In such a scenario, a right hyper-learning strategy is key to drive the hyper-learning engine as rapid unlearning and re-learning will be a requisite need of the future. A hyper-learning system is built by bringing right resources to the learners at a high speed in the simplest format, and which help them with their real work tasks.
In this instance, it is also important to know that learning is a social phenomenon. Communities are key to learning and therefore learning must be a social challenge, where people are willing to invest in learning. Collective intelligence and mind-fields help everyone in the commune learn faster and attain a required degree of expertise.

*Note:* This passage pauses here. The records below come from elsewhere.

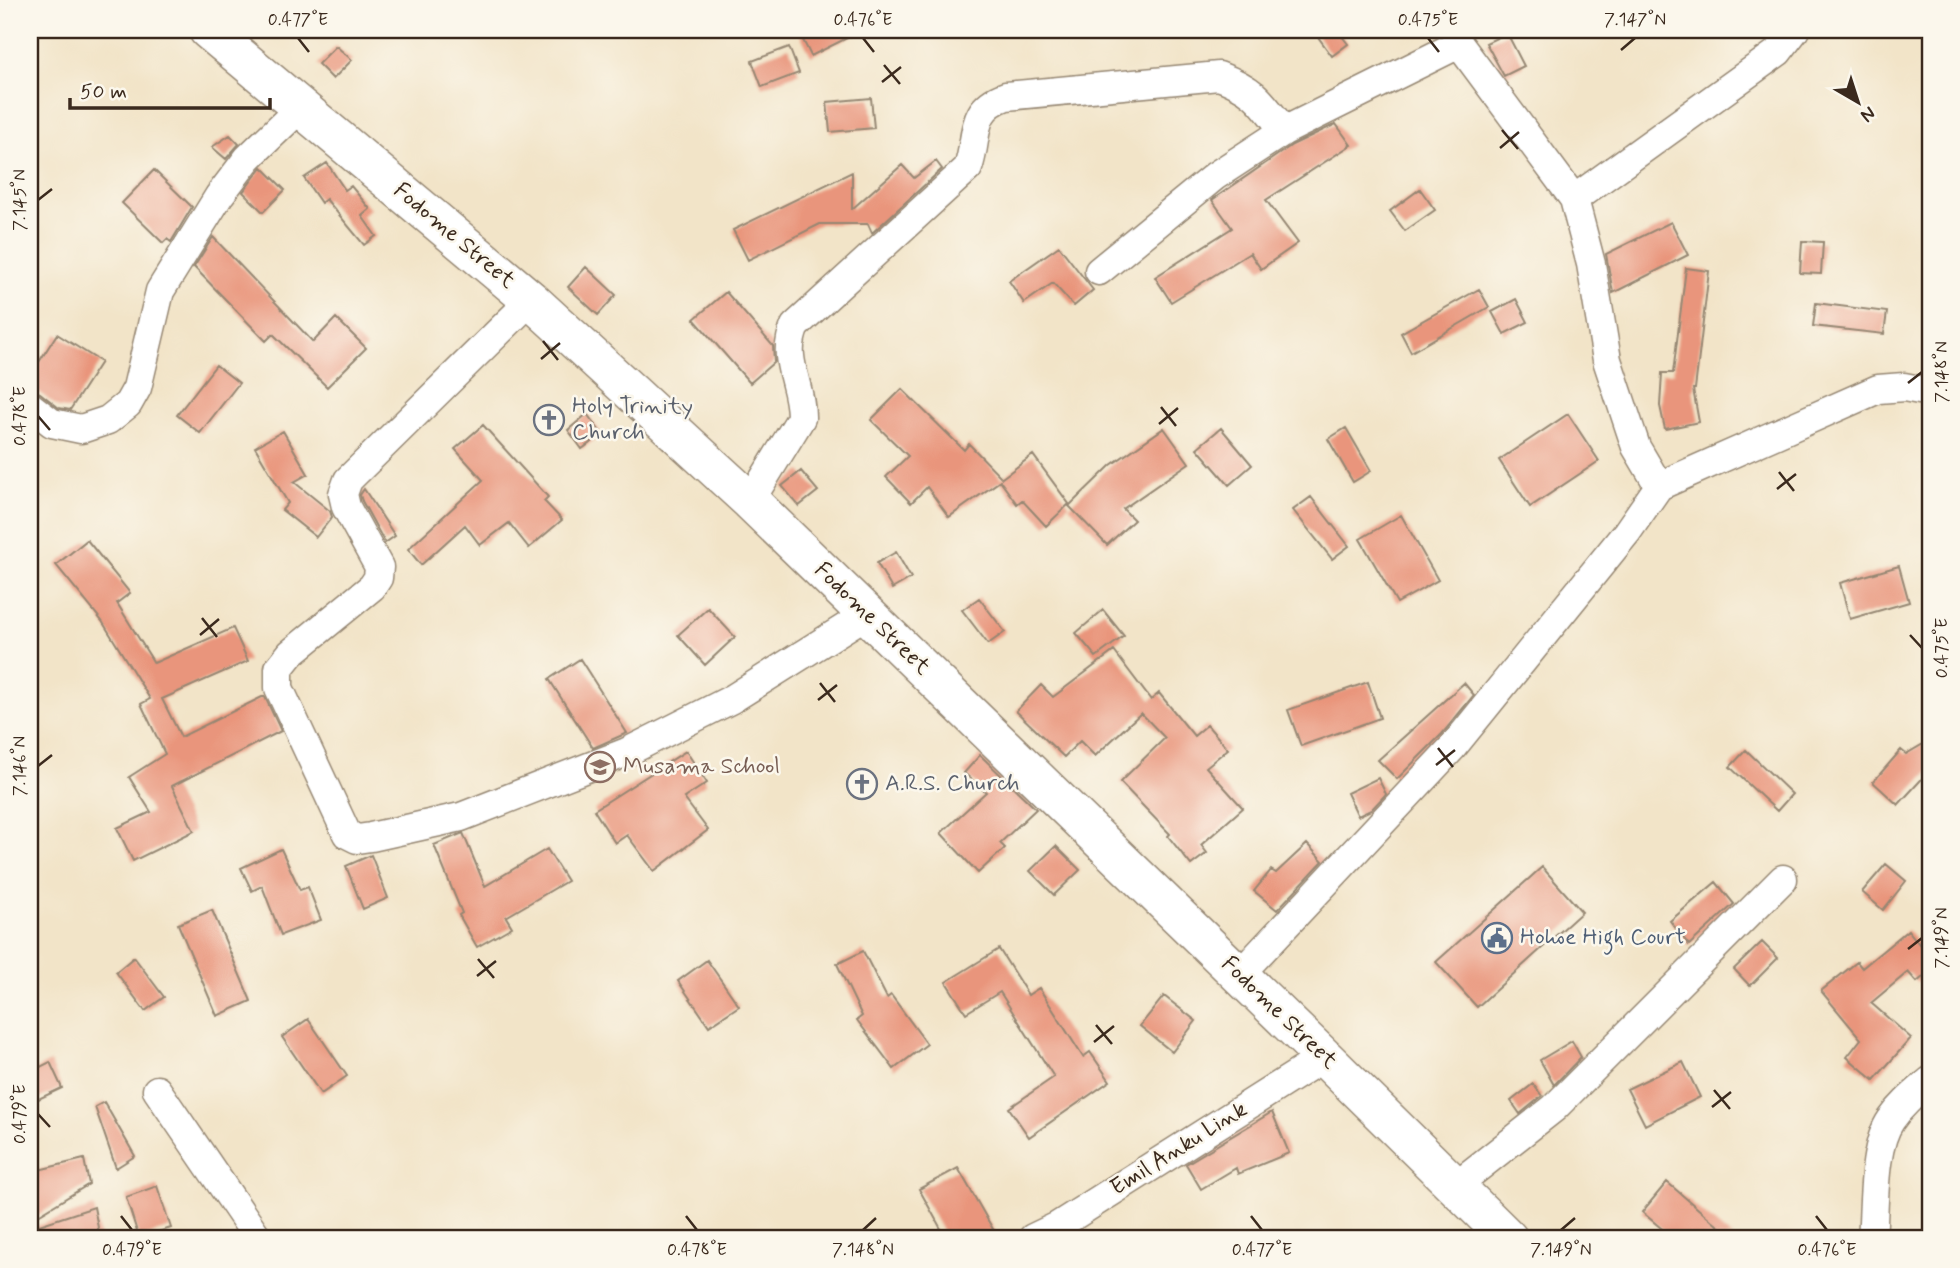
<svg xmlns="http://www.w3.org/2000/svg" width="1960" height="1268" viewBox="0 0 1960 1268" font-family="Mynerve,sans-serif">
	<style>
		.building { fill: #e9957b }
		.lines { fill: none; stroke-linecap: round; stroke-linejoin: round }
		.street-casing { stroke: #968773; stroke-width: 31 }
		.secondary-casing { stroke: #968773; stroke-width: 41 }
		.street { stroke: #fff; stroke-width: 28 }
		.secondary { stroke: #fff; stroke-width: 38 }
		.ticks { fill: none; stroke: #3b2a1e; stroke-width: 2.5 }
		.labels { text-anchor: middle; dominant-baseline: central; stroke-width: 5; stroke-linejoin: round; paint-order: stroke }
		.street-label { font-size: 23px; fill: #3b2a1e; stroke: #fbf7ec }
		.worship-label { font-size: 23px; fill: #5b616d; stroke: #fbf7ec; text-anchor: start }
		.education-label { font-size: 23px; fill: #785e54; stroke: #fbf7ec; text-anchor: start }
		.service-label { font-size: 23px; fill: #4e5e75; stroke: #fbf7ec; text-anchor: start }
		.neatline { fill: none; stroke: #3b2a1e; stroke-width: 2.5 }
		.ticks-label { font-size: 18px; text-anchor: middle; fill: #3b2a1e }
	</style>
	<rect width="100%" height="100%" fill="#fbf7ec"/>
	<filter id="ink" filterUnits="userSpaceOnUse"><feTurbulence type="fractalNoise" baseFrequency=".0143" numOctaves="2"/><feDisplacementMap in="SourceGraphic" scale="14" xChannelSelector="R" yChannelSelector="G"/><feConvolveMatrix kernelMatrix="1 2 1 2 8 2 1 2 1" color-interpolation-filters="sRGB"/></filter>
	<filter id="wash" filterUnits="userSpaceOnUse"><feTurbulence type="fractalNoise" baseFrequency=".00686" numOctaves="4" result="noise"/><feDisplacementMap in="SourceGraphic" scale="28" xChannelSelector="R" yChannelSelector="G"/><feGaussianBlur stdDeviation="1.57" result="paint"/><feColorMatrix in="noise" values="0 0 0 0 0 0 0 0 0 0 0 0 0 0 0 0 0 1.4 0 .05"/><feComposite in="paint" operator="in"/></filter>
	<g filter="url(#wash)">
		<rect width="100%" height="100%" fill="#f2e4c8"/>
		<g id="blocks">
			<path class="building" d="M798,30H863L811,56Z
				M1313,30H1337L1348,44L1332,56Z
				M1507,33L1524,66L1504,76L1486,43Z
				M336,46L352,60L333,79L318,64Z
				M789,47L799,73L762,87L752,61Z
				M871,98L874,128L830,132L827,102Z
				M1336,124L1351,145L1266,200L1298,243L1261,269L1250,253L1171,302L1155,277L1232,228L1212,200L1292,145Z
				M230,135L239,144L226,159L212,147Z
				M936,161L942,169L872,233L868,224H820L748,260L733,230L852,172V209L902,165L914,178Z
				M327,163L345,190L351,186L370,209L362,216L376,236L364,245L326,199L321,203L304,178Z
				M262,167L285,190L263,212L243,192Z
				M154,170L192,207L171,242L167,239L163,243L122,203Z
				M1420,189L1435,210L1405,231L1390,211Z
				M1671,222L1688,255L1613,293L1606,254Z
				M213,237L313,342L336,318L366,348L327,387L273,334L266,341L194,267Z
				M1802,241L1823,242L1821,274L1800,273Z
				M1059,246L1093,290L1074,306L1053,283L1024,303L1009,281Z
				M586,267L616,295L598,315L568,287Z
				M1686,268L1709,271L1695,389H1693L1699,422L1665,429L1660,406L1662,373H1673Z
				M1479,289L1489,307L1411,352L1401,333Z
				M726,292L773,346L774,362L750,383L694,319Z
				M1516,299L1528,322L1504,334L1492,312Z
				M1816,303L1887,312L1884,334L1813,326Z
				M57,334L101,362L70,410L59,408L40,393L30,390V376Z
				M216,365L239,383L200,433L177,415Z
				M902,389L964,450L969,444L1002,478L1033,455L1069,504L1046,526L1022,500L1017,504L1000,481L949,517L927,487L911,503L886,477L908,456L871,420Z
				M587,414L602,434L582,449L568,430Z
				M1568,414L1599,461L1530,507L1499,460Z
				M483,425L548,497L544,501L562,520L529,548L509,523L480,545L465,525L421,565L408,549L483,480L455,449Z
				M1164,428L1189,463L1123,509L1134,520L1107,545L1069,506L1111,465Z
				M1221,428L1252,465L1229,485L1197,448Z
				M1346,428L1371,471L1353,482L1328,439Z
				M283,431L308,474L294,482L330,511L332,517L316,537L282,510L288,503L255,447Z
				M801,471L818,491L799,506L782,486Z
				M364,489L395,536L385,543L362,501L360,495Z
				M1311,497L1349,546L1332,559L1293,510Z
				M1401,515L1438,580L1397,603L1360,539Z
				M87,540L130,593L117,603L154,663L233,628L248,661L162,699L181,737L262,697H265L281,731L172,786L194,831L133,861L117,828L151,812L129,777L165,754L141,704L150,699L102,621L56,565Z
				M896,552L911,578L892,589L877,563Z
				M1899,566L1909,602L1850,619L1840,583Z
				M979,598L1005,632L988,644L962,610Z
				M708,608L735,637L705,665L678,635Z
				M1103,610L1124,636L1096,657L1076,633Z
				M1114,651L1151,700L1159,693L1194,736L1207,725L1228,749L1206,767L1243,808L1201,845L1207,853L1191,865L1168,836L1170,834L1120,782L1165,738L1141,713L1095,756L1080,741L1064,757L1016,711L1041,685L1053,697Z
				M580,659L627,733L593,748L549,679Z
				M1368,682L1380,718L1301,746L1288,710Z
				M1464,683L1474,695L1442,734L1397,779L1378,760Z
				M1930,740V770L1898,805L1873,782L1901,750L1906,754Z
				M1746,750L1792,794L1777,811L1730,767Z
				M686,751L707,783L684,798L708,830L654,871L627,835L615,843L594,810Z
				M980,755L1036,809L1000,843L1005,848L978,873L941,833L986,792L964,773Z
				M1378,778L1386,794L1371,810L1358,816L1347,793Z
				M463,833L485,886L547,849L567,881L506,917L512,927L477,947L459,915L462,913L434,845Z
				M1307,844L1323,861L1277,910L1254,891L1271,870L1276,873Z
				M1056,846L1080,870L1054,895L1030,871Z
				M281,849L300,890L308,887L321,920L281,935L262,886L252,891L241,868Z
				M371,855L388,898L363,909L346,866Z
				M1886,864L1906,881L1883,910L1862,892Z
				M1542,867L1582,912L1477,1007L1436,962Z
				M1716,882L1734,904L1689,945L1670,921Z
				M212,910L251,1001L217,1016L178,924Z
				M1908,930L1930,958V971L1917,982L1908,972L1871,1003L1911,1038L1874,1080L1847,1057L1861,1039L1821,991L1857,962L1862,968Z
				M1762,942L1778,958L1750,986L1734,969Z
				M999,949L1028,995L1039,988L1083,1057L1090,1052L1110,1081L1029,1137L1009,1108L1054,1077L1000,992L966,1013L946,982Z
				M863,951L887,998L891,995L927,1044L894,1069L857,1020L862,1016L837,964Z
				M134,957L164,997L145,1011L116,972Z
				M707,960L739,1006L709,1026L678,981Z
				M1164,996L1196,1021L1172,1052L1140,1026Z
				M308,1019L347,1076L321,1094L282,1037Z
				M1572,1041L1581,1057L1554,1085L1540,1060Z
				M50,1062L62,1088L30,1103V1072Z
				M1683,1062L1700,1097L1645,1125L1627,1089Z
				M1533,1084L1542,1096L1520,1114L1511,1101Z
				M104,1102L135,1156L116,1168L95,1107Z
				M1272,1112L1289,1153L1238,1174L1236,1168L1201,1189L1186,1164Z
				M84,1159L89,1184L30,1220V1172Z
				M958,1168L998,1238H946L919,1189Z
				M1667,1182L1732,1238H1673L1642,1212Z
				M157,1186L171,1228L139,1238L126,1197Z
				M94,1207L100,1238H30V1228Z"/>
		</g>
	</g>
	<g filter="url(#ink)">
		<use href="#blocks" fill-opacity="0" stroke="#968773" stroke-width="2"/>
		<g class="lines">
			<g class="street-casing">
				<path id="street" d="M1455,30L1459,44L1574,199L1591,264L1607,360L1636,447L1659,486
					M1574,199L1778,52L1795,30
					M1099,271L1215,176L1284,131L1459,44
					M531,300L348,480L343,494L346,507L379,567L378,578L372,587L291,653L279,668V688L347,834L357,839L371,837L461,817L627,752L732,699L867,614
					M30,406L52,423L81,429L108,420L128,404L137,388L160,291L219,196L248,158L300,108
					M750,501L801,418C802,384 780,360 795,326L968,168C979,137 968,109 1006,96L1219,76C1256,90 1261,101 1284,131
					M1239,975L1452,748L1627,532L1659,486L1878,389L1904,387L1930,392
					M157,1090L258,1238
					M1455,1186L1554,1108L1783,879
					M1033,1238L1056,1227L1324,1057
					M1872,1238C1875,1205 1872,1147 1891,1120C1902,1104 1916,1093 1930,1081"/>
			</g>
			<g class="secondary-casing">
				<path id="secondary" d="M208,30L531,300L750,501L1324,1057L1508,1238"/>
			</g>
			<use href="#street" class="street"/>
			<use href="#secondary" class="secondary"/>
		</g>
	</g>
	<path class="ticks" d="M298,38L309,52M863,38L874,52M1428,38L1439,52M1621,50L1635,38M884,65L900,84M882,82L901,67M1502,130L1518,149M1500,148L1519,132M38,200L52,189M543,341L558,360M541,359L560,343M1908,383L1922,372M1161,407L1176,426M38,416L50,430M1159,424L1178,408M1779,472L1794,491M1777,489L1796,474M202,618L217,637M200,635L219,619M1910,635L1922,648M820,683L835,702M818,700L837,685M1438,748L1453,767M1436,765L1455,750M38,766L52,755M1908,949L1922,938M478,959L494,978M477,976L496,961M1096,1025L1112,1044M1094,1042L1114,1026M1714,1090L1730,1109M1712,1107L1731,1092M38,1114L50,1127M121,1216L132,1230M686,1216L697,1230M1251,1216L1262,1230M1816,1216L1827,1230M863,1230L876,1218M1561,1230L1575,1218"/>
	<defs>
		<g id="church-ring" transform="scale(1.575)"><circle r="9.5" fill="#fbf7ec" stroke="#6b7280" stroke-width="1.5"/><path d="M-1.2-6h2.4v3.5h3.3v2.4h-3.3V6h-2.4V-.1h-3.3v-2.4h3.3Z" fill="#6b7280"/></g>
		<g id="school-ring" transform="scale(1.575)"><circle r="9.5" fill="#fbf7ec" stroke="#8d6e63" stroke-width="1.5"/><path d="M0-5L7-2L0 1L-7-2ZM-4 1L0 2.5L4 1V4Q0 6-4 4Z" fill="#8d6e63"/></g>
		<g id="civic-ring" transform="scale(1.575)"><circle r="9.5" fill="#fbf7ec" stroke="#5c6f8a" stroke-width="1.5"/><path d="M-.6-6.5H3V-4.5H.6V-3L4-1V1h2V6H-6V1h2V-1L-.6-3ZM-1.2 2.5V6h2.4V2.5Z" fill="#5c6f8a"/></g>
	</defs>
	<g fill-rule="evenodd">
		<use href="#church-ring" x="549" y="420"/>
		<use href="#school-ring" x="600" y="767"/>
		<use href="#church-ring" x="862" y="784"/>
		<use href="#civic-ring" x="1497" y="938"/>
	</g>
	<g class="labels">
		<g class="street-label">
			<text transform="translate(454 236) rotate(40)">Fodome Street</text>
			<text transform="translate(872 619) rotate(44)">Fodome Street</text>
			<text transform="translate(1279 1013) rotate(44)">Fodome Street</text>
			<text transform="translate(1179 1149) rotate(-32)">Emil Anku Link</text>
		</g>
		<g class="worship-label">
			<text x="572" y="407">Holy Trinity<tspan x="572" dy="26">Church</tspan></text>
			<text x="885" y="784">A.R.S. Church</text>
		</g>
		<g class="education-label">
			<text x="623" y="767">Musama School</text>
		</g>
		<g class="service-label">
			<text x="1520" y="938">Hohoe High Court</text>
		</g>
	</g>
	<rect width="1960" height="1268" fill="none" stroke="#fbf7ec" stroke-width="77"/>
	<g transform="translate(1858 102) rotate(141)" stroke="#fbf7ec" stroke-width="5" paint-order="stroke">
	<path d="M0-5L12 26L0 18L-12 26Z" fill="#3b2a1e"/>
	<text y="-10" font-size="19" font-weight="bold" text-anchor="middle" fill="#3b2a1e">N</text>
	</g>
	<path d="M70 98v10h200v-10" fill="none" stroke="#3b2a1e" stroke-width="3.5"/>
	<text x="80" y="98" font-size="21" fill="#3b2a1e" stroke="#fbf7ec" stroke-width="5" paint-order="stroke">50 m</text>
	<rect x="38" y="38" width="1884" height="1192" class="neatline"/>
	<g class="ticks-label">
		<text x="298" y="25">0.477°E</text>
		<text x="863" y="25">0.476°E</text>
		<text x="1428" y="25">0.475°E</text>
		<text x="1635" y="25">7.147°N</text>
		<text transform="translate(19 200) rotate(-90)" y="6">7.145°N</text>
		<text transform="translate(1941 372) rotate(-90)" y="6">7.148°N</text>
		<text transform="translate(19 416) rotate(-90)" y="6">0.478°E</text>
		<text transform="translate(1941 648) rotate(-90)" y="6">0.475°E</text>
		<text transform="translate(19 766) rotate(-90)" y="6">7.146°N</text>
		<text transform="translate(1941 938) rotate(-90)" y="6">7.149°N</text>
		<text transform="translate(19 1114) rotate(-90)" y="6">0.479°E</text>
		<text x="132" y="1255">0.479°E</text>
		<text x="697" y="1255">0.478°E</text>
		<text x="863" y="1255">7.148°N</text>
		<text x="1262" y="1255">0.477°E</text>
		<text x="1561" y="1255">7.149°N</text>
		<text x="1827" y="1255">0.476°E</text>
	</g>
</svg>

Enabling collective intelligence is the strategy that organisations will need to draw from. It was no coincidence that in the search of wisdom, the monks took to commune (the “Sangha, in Pali, and Buddhist language). A community helps achieve two distinct objectives – for one, it keeps the constituents in flow by keeping them cognitively challenged and emotionally stable. Secondly, it brings the right resources through influencers, which is key to knowledge continuity in the community (Hess, 2018).
We are going to see an acceleration in the hyper-learning adoption and shedding of the existing educational and training methodologies. And the next stage of evolution in learning is going to be through learners, not by trainers or educationists.